No acumulado de 12 meses, o IICP registra alta de 3,11%, sinalizando uma reversão do cenário de deflação observado em parte de 2025. Já no acumulado de 2026, o avanço chega a 5,94%, impulsionado principalmente pelas elevações registradas entre março e abril.

Soja, arroz e suínos puxam queda da receita no campo

Enquanto os custos ficaram praticamente estáveis, a receita dos produtores sofreu novo recuo em maio.

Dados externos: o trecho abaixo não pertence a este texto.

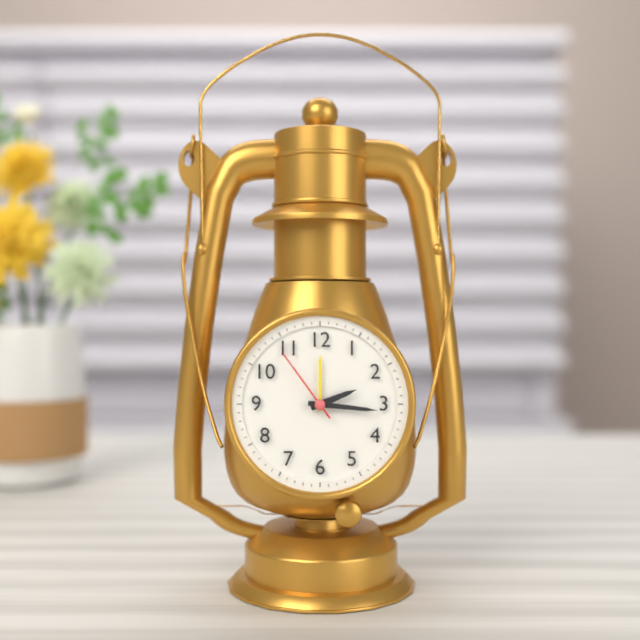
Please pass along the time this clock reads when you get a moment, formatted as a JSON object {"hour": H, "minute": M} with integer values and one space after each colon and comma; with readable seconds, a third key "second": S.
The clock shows {"hour": 2, "minute": 16, "second": 54}
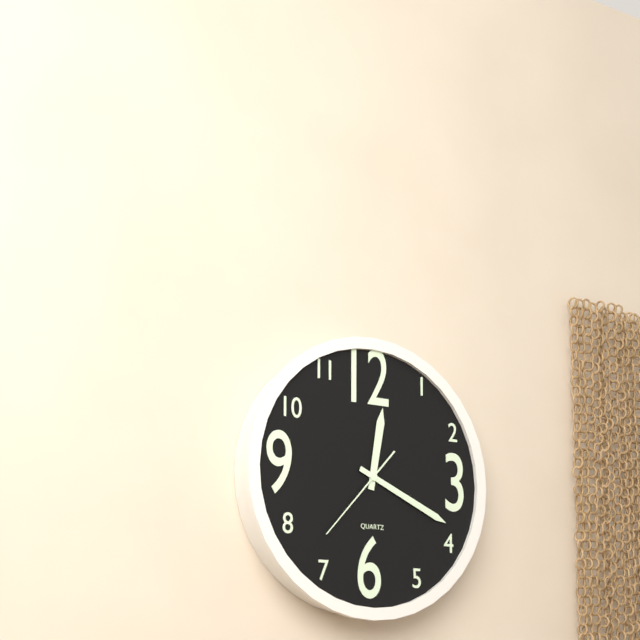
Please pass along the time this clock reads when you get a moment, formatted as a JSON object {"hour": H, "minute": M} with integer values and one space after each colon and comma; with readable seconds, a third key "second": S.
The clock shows {"hour": 12, "minute": 19, "second": 37}
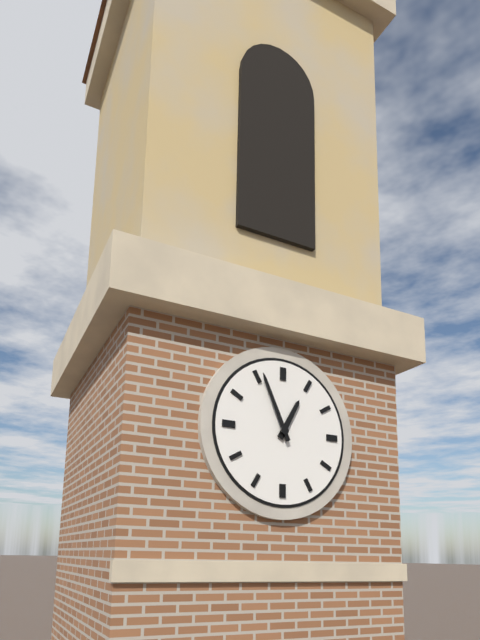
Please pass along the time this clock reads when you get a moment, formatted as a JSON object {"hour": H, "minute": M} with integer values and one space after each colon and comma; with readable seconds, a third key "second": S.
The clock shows {"hour": 12, "minute": 56}
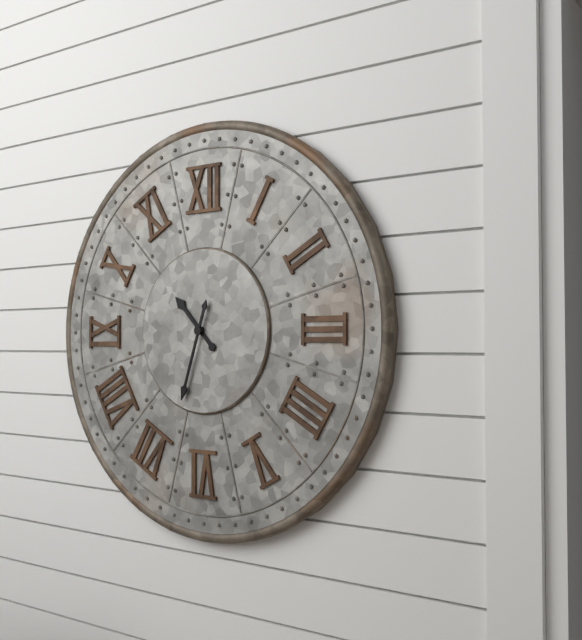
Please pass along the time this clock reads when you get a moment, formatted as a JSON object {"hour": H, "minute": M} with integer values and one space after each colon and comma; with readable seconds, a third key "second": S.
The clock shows {"hour": 10, "minute": 33}
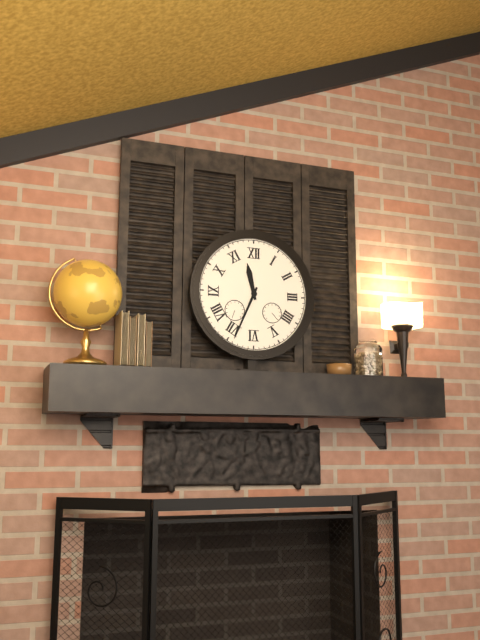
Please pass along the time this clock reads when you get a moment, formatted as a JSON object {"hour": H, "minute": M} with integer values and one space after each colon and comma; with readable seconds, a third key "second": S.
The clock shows {"hour": 11, "minute": 34}
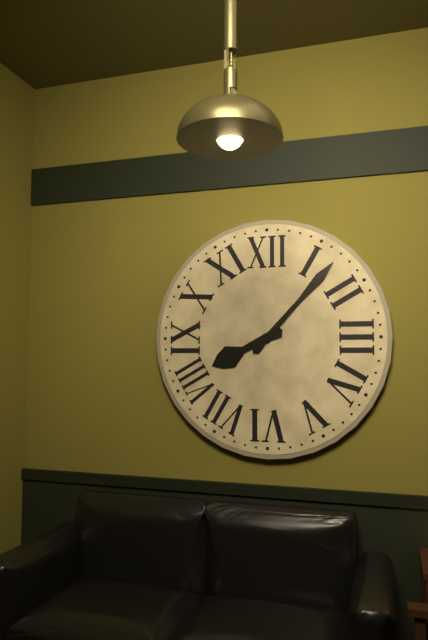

A retração de 1,98% no IIPR foi influenciada principalmente pela desvalorização de importantes produtos da agropecuária gaúcha, entre eles soja, arroz e suínos.

Com o resultado, o índice acumula queda de 7,64% nos últimos 12 meses, demonstrando que os valores pagos ao produtor continuam inferiores aos registrados no mesmo período do ano anterior.

O desempenho reforça um dos principais desafios enfrentados pelo setor: a dificuldade de manter a rentabilidade quando os preços dos produtos agropecuários recuam mais rapidamente do que os custos de produção.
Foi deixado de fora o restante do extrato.